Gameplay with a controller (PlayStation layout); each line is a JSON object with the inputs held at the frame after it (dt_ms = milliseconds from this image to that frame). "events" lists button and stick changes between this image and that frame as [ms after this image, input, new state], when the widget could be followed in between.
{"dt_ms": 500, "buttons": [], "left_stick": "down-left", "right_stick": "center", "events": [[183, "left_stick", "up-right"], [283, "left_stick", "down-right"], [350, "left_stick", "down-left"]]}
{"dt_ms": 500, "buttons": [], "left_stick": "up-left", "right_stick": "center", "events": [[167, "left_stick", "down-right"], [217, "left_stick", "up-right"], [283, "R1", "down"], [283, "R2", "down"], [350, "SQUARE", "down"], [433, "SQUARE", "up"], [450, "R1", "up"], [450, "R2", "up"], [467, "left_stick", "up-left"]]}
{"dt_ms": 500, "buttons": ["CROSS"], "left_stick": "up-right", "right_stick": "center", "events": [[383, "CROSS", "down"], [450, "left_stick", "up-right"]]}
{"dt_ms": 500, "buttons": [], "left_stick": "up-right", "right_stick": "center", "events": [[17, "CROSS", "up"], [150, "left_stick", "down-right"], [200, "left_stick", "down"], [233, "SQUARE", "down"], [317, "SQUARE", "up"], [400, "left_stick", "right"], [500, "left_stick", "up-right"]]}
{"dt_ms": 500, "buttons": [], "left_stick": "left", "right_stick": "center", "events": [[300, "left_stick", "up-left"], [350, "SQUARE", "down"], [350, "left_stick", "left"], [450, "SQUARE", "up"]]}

========================================================================

### Instructions for the task
Go through the material above and copy each line that has the word "center".

### Solution for this problem
{"dt_ms": 500, "buttons": [], "left_stick": "down-left", "right_stick": "center", "events": [[183, "left_stick", "up-right"], [283, "left_stick", "down-right"], [350, "left_stick", "down-left"]]}
{"dt_ms": 500, "buttons": [], "left_stick": "up-left", "right_stick": "center", "events": [[167, "left_stick", "down-right"], [217, "left_stick", "up-right"], [283, "R1", "down"], [283, "R2", "down"], [350, "SQUARE", "down"], [433, "SQUARE", "up"], [450, "R1", "up"], [450, "R2", "up"], [467, "left_stick", "up-left"]]}
{"dt_ms": 500, "buttons": ["CROSS"], "left_stick": "up-right", "right_stick": "center", "events": [[383, "CROSS", "down"], [450, "left_stick", "up-right"]]}
{"dt_ms": 500, "buttons": [], "left_stick": "up-right", "right_stick": "center", "events": [[17, "CROSS", "up"], [150, "left_stick", "down-right"], [200, "left_stick", "down"], [233, "SQUARE", "down"], [317, "SQUARE", "up"], [400, "left_stick", "right"], [500, "left_stick", "up-right"]]}
{"dt_ms": 500, "buttons": [], "left_stick": "left", "right_stick": "center", "events": [[300, "left_stick", "up-left"], [350, "SQUARE", "down"], [350, "left_stick", "left"], [450, "SQUARE", "up"]]}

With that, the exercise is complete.